My example that does not work but is similar to this one:
#include <iostream>
#include <vector>
int main(int argc, char *argv[]) {
typedef double myfloat;
if (argc != 2) exit(1);
size_t size = atoi(argv[1]);
printf("Size: %zu\n", size);
std::vector<myfloat> data_1(size, 2);
myfloat *data1_ptr = data_1.data();
myfloat sum = -1;
#pragma omp target map(tofrom:sum) map(from: data1_ptr[0:size])
#pragma omp teams distribute parallel for simd reduction(+:sum) collapse(2)
for (size_t i = 0; i < size; ++i) {
for (size_t j = 0; j < size; ++j) {
myfloat term1 = data1_ptr[i] * i;
sum += term1 / (1 + term1 * term1 * term1);
}
}
printf("sum: %.2f\n", sum);
return 0;
}
When I compile it with: g++ main.cpp -o test -fopenmp -fcf-protection=none -fno-stack-protector
I get the following
stack_example.cpp: In function ‘main._omp_fn.0.hsa.0’:
cc1plus: warning: could not emit HSAIL for the function [-Whsa]
cc1plus: note: support for HSA does not implement non-gridified OpenMP parallel constructs.
It does compile but when using it with
./test 10000
the printed sum is still -1. I think the sum value passed to the GPU was not returned properly but I explicitly map it, so shouldn't it be returned?

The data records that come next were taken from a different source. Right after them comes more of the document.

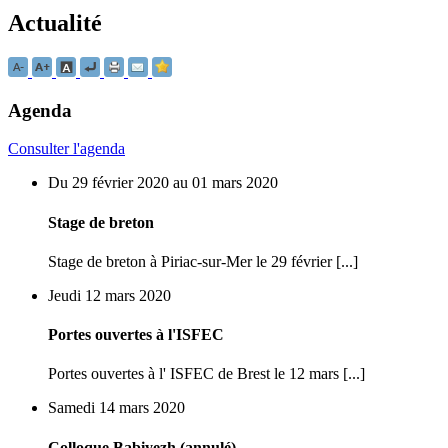
Actualité
Agenda
Consulter l'agenda
Du 29 février 2020 au 01 mars 2020
Stage de breton
Stage de breton à Piriac-sur-Mer le 29 février [...]
Jeudi 12 mars 2020
Portes ouvertes à l'ISFEC
Portes ouvertes à l' ISFEC de Brest le 12 mars [...]
Samedi 14 mars 2020
Colloque Babiyezh (annulé)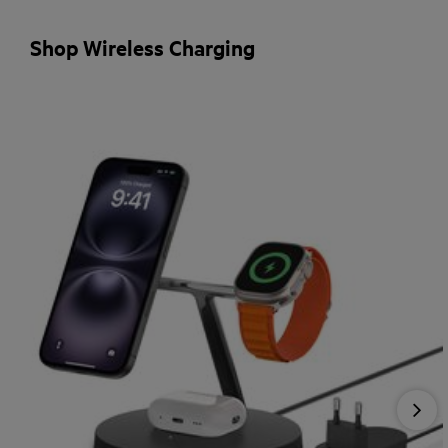
Shop Wireless Charging
Nex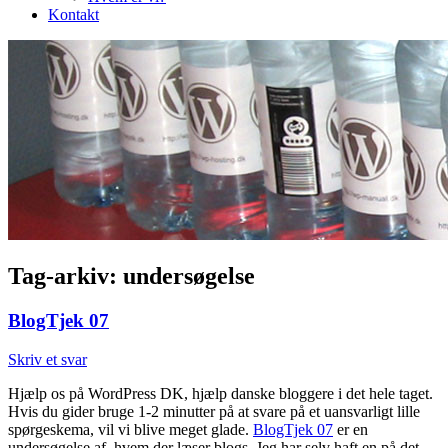
Kontakt
Tag-arkiv:
undersøgelse
BlogTjek 07
Skriv et svar
Hjælp os på WordPress DK, hjælp danske bloggere i det hele taget.
Hvis du gider bruge 1-2 minutter på at svare på et uansvarligt lille
spørgeskema, vil vi blive meget glade.
BlogTjek 07
er en
undersøgelse af, hvem der læser blogs. Jeg har selv haft en på det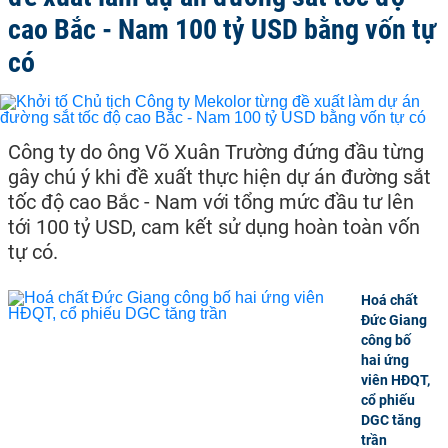
cao Bắc - Nam 100 tỷ USD bằng vốn tự
có
Công ty do ông Võ Xuân Trường đứng đầu từng
gây chú ý khi đề xuất thực hiện dự án đường sắt
tốc độ cao Bắc - Nam với tổng mức đầu tư lên
tới 100 tỷ USD, cam kết sử dụng hoàn toàn vốn
tự có.
Hoá chất
Đức Giang
công bố
hai ứng
viên HĐQT,
cổ phiếu
DGC tăng
trần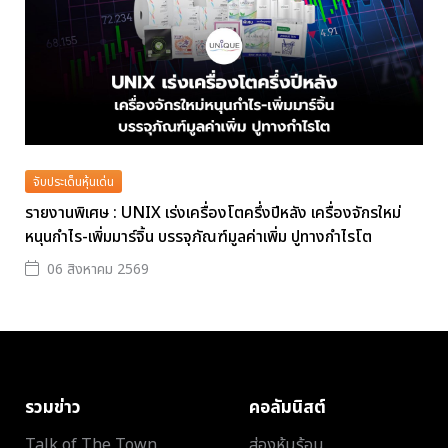
จับประเด็นหุ้นเด่น
รายงานพิเศษ : UNIX เร่งเครื่องโตครึ่งปีหลัง เครื่องจักรใหม่
หนุนกำไร-เพิ่มมาร์จิ้น บรรจุภัณฑ์มูลค่าเพิ่ม ปูทางกำไรโต
06 สิงหาคม 2569
รวมข่าว
คอลัมนิสต์
Talk of The Town
ส่องหุ้นร้อน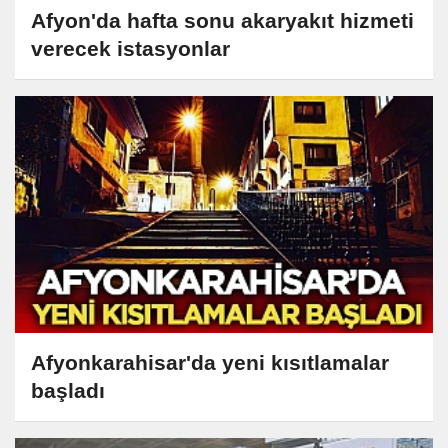
Afyon'da hafta sonu akaryakıt hizmeti
verecek istasyonlar
Afyonkarahisar'da yeni kısıtlamalar
başladı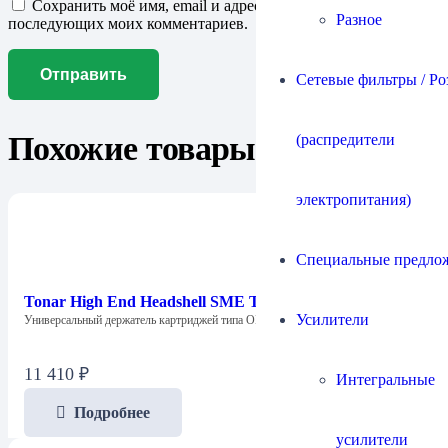
Сохранить моё имя, email и адрес сайта в этом браузере для
Разное
последующих моих комментариев.
Сетевые фильтры / Ро
Похожие товары
(распредители
электропитания)
Специальные предло
Tonar High End Headshell SME Type (4420)
Усилители
Универсальный держатель картриджей типа OM в…
11 410
₽
Интегральные
Подробнее
усилители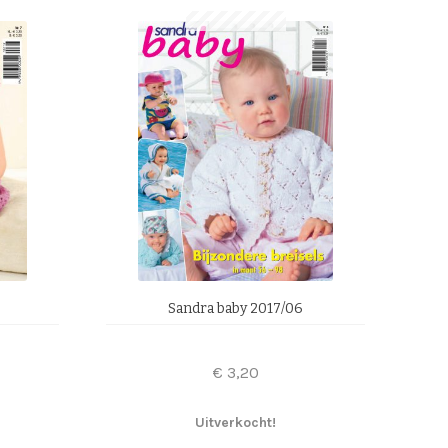
Sandra baby 2017/06
€
3,20
Uitverkocht!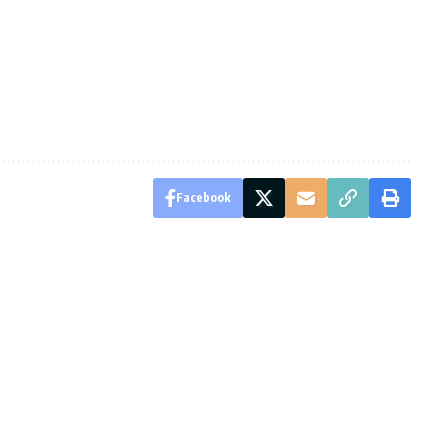
Facebook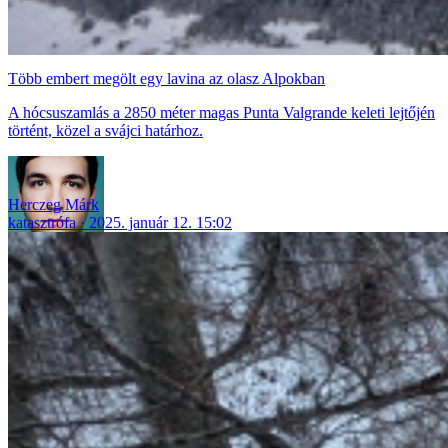
Több embert megölt egy lavina az olasz Alpokban
A hócsuszamlás a 2850 méter magas Punta Valgrande keleti lejtőjén
történt, közel a svájci határhoz.
Herczeg Márk
katasztrófa
2025. január 12. 15:02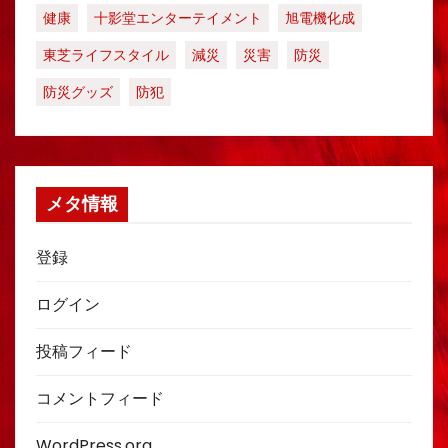
健康
十影堂エンターテイメント
旭電機化成
東芝ライフスタイル
減災
災害
防災
防災グッズ
防犯
メタ情報
登録
ログイン
投稿フィード
コメントフィード
WordPress.org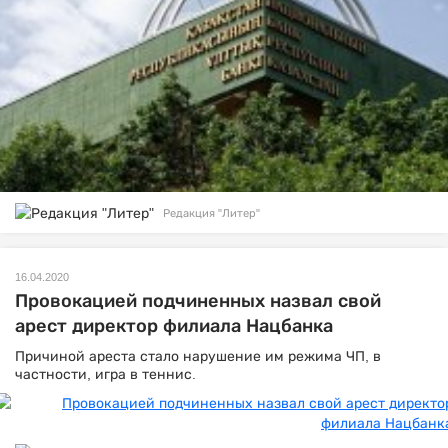
Редакция "Литер"
16.04.2020
Провокацией подчиненных назвал свой
арест директор филиала Нацбанка
Причиной ареста стало нарушение им режима ЧП, в
частности, игра в теннис.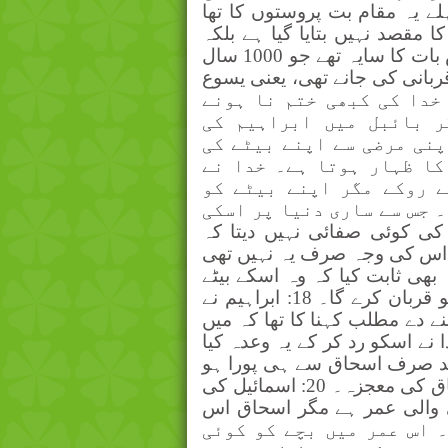
 یہ مقام بت پروستوں کا تھا
آن میں قربانی کا مقصد نہیں بتایا گیا ہے بلکہ
بائبل میں صاف لکھا ہے۔ ابراہیم اور اسحاق اس بات کا سایہ تھے جو 1000 سال
ربانی کی جانے تھی، یعنی یسوع
 میں خدا کی کبھی ختم نا ہونے
ر بائبل میں ابراہیم کی
پنی مرضی سے اپنے بیٹے کی
کا ظہار ہوتا ہے۔ خدا نے
ے روکے مگر اپنے بیٹے کو
 جس سے ساری دنیا پر اسکی
17: قرآن اس بات کی کوئی صفائی نہیں دیتا کہ
 اس کی وجہ صرف یہ نہیں تھی
ہ بھی ثابت کیا کہ وہ اسکے بیٹے
کی حفاظت کرے گا اور مستقبل میں اپنے بیٹے کو قربان کرے گا۔ 18: ابراہیم نے
ے دے مطلب کہنا کا تھا کہ میں
 نے اسکو رد کر کے یہ وعدہ کیا
ہد صرف اسحاق سے ہی پورا ہو
گا۔ 19: اسمائیل کی پیدائش عام تھی جبکہ اسحاق کی معجزہ۔ 20: اسمائیل کی
ی والی عمر ہے مگر اسحاق اس
وا جب اسکی عمر 8 دن تھی۔ اس عمر میں بچے کو کوئی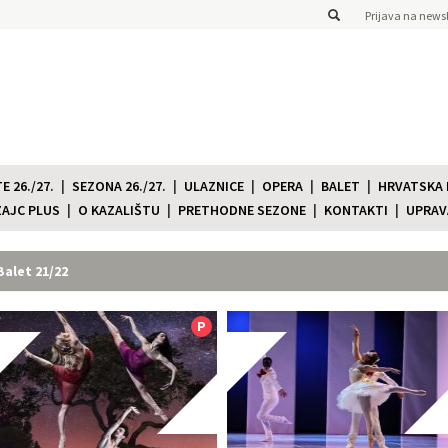
Prijava na newsl
 26./27.
SEZONA 26./27.
ULAZNICE
OPERA
BALET
HRVATSKA
ZAJC PLUS
O KAZALIŠTU
PRETHODNE SEZONE
KONTAKTI
UPRAV
Balet 21/22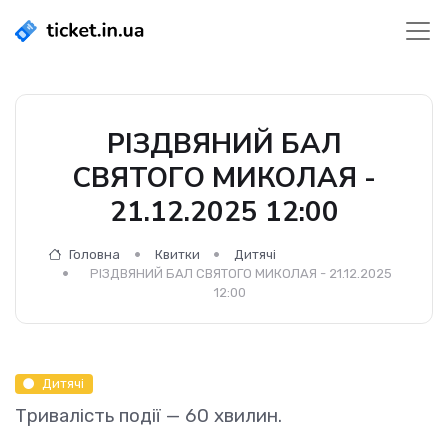
РІЗДВЯНИЙ БАЛ
СВЯТОГО МИКОЛАЯ -
21.12.2025 12:00
Головна
Квитки
Дитячі
РІЗДВЯНИЙ БАЛ СВЯТОГО МИКОЛАЯ - 21.12.2025
12:00
Дитячі
Тривалість події — 60 хвилин.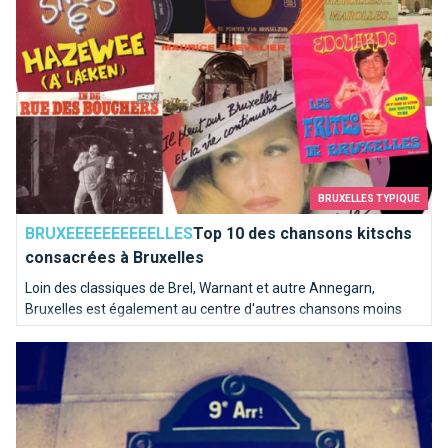
BRUXELLES TYPIQUE
BRUXEEEEEEEEEELLES
Top 10 des chansons kitschs
consacrées à Bruxelles
Loin des classiques de Brel, Warnant et autre Annegarn,
Bruxelles est également au centre d'autres chansons moins
connues. Nous avons poussé une pièce dans le juke-box de la
Paris, c’est Bruxelles : la preuve !
capitale de l'Europe pour en sortir les mélodies les plus kitschs.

Or what am I doing wrong?
EDIT 1
I was ask to modify my code because there was a historically grown redundant for loop and also sum was initialized with -1. I fixed that and also compiled it with gcc-11 which did not throw a warning or note as did gcc-9. However the behavior is similar:
Size: 100
Number of devices: 2
sum: 0.00
I checked with nvtop
, the GPU is used. Because there are two GPUs I can even switch the device and can be seen by nvtop
.
Solution:
The fix is very easy and stupid. Changing
map(from: data1_ptr[0:size])
to
map(tofrom: data1_ptr[0:size])
did the trick.
Even though I am not writing to the array this seemed to be the problem.